> _Records provided_
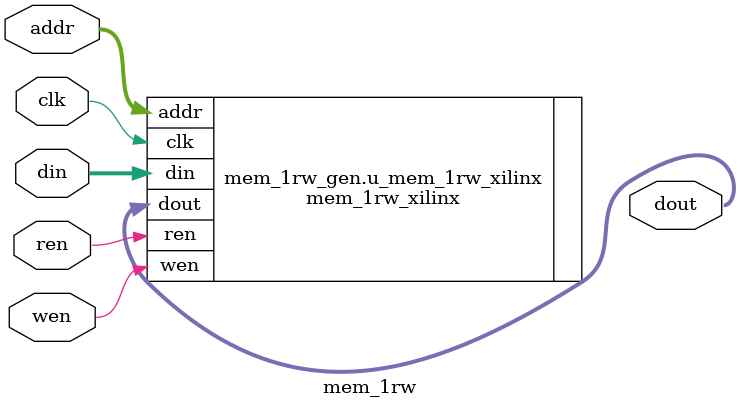
<source format=v>

`default_nettype wire
`timescale 1ns/1ps
module mem_1rw #(
    parameter IS_ARRAY_RAM      = 0            ,
    parameter RAM_STYLE_MODE    = "block"      ,//"distributed", "registers","block"���Ժ�ȡ��
    parameter WIDTH_ADDR        = 8            ,
    parameter WIDTH_DATA        = 8            ,
    parameter DEVICE_RAM_TYPE   = "AUTO"       ,//For Xilinx: "auto", "distributed", "block" or "ultra";
                                                //For Altera: "M9K"
    parameter DOUT_REG          = "false"       //"false":No register output;"true":register output
    )
(
    input                           wen        ,
    input                           ren        ,
    input       [WIDTH_ADDR-1:0]    addr       ,
    input       [WIDTH_DATA-1:0]    din        ,
    input                           clk        ,
    output      [WIDTH_DATA-1:0]    dout
    ) ;
generate
    //ARRAY_RAM
    if (IS_ARRAY_RAM == 1) 
        begin: mem_1rw_gen
            mem_1rw_array #(
                .WIDTH_DATA         ( WIDTH_DATA        ) ,
                .WIDTH_ADDR         ( WIDTH_ADDR        ) ,
                .DOUT_REG           ( DOUT_REG          )
            )
            u_mem_1rw_array (
                .clk                (clk                ),
                .wen                (wen                ),
                .addr               (addr               ),
                .din                (din                ),
                .ren                (ren                ),
                .dout               (dout               )
            );
        end
    else 
        begin: mem_1rw_gen
            mem_1rw_xilinx #(
                .WIDTH_DATA         ( WIDTH_DATA        ) ,
                .WIDTH_ADDR         ( WIDTH_ADDR        ) ,
                .DEVICE_RAM_TYPE    ( DEVICE_RAM_TYPE   ) ,
                .DOUT_REG           ( DOUT_REG          )
            )
            u_mem_1rw_xilinx (
                .clk                (clk                ),
                .wen                (wen                ),
                .addr               (addr               ),
                .din                (din                ),
                .ren                (ren                ),
                .dout               (dout               )
            );
        end
endgenerate
endmodule

</source>
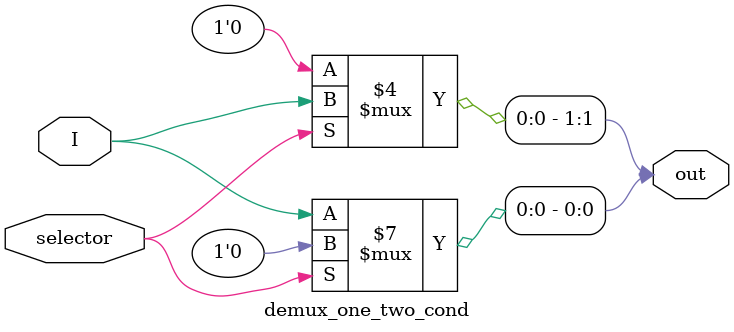
<source format=v>
module demux_one_two_cond(
    input I,
    input selector,
    output reg [1:0]out
);
always @(I,selector) begin
    if(selector==0) begin
    out[0]=I;
    out[1]=0;
    end
    else begin
    out[0]=0;
    out[1]=I;
    end
end
endmodule
</source>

> _Work instruction_
Transcribe the records above exactly, omitting every picture they contain.

> _Answer box_
<source format=v>

`default_nettype wire
`timescale 1ns/1ps
module mem_1rw #(
    parameter IS_ARRAY_RAM      = 0            ,
    parameter RAM_STYLE_MODE    = "block"      ,//"distributed", "registers","block"���Ժ�ȡ��
    parameter WIDTH_ADDR        = 8            ,
    parameter WIDTH_DATA        = 8            ,
    parameter DEVICE_RAM_TYPE   = "AUTO"       ,//For Xilinx: "auto", "distributed", "block" or "ultra";
                                                //For Altera: "M9K"
    parameter DOUT_REG          = "false"       //"false":No register output;"true":register output
    )
(
    input                           wen        ,
    input                           ren        ,
    input       [WIDTH_ADDR-1:0]    addr       ,
    input       [WIDTH_DATA-1:0]    din        ,
    input                           clk        ,
    output      [WIDTH_DATA-1:0]    dout
    ) ;
generate
    //ARRAY_RAM
    if (IS_ARRAY_RAM == 1) 
        begin: mem_1rw_gen
            mem_1rw_array #(
                .WIDTH_DATA         ( WIDTH_DATA        ) ,
                .WIDTH_ADDR         ( WIDTH_ADDR        ) ,
                .DOUT_REG           ( DOUT_REG          )
            )
            u_mem_1rw_array (
                .clk                (clk                ),
                .wen                (wen                ),
                .addr               (addr               ),
                .din                (din                ),
                .ren                (ren                ),
                .dout               (dout               )
            );
        end
    else 
        begin: mem_1rw_gen
            mem_1rw_xilinx #(
                .WIDTH_DATA         ( WIDTH_DATA        ) ,
                .WIDTH_ADDR         ( WIDTH_ADDR        ) ,
                .DEVICE_RAM_TYPE    ( DEVICE_RAM_TYPE   ) ,
                .DOUT_REG           ( DOUT_REG          )
            )
            u_mem_1rw_xilinx (
                .clk                (clk                ),
                .wen                (wen                ),
                .addr               (addr               ),
                .din                (din                ),
                .ren                (ren                ),
                .dout               (dout               )
            );
        end
endgenerate
endmodule

</source>
<source format=v>
module demux_one_two_cond(
    input I,
    input selector,
    output reg [1:0]out
);
always @(I,selector) begin
    if(selector==0) begin
    out[0]=I;
    out[1]=0;
    end
    else begin
    out[0]=0;
    out[1]=I;
    end
end
endmodule
</source>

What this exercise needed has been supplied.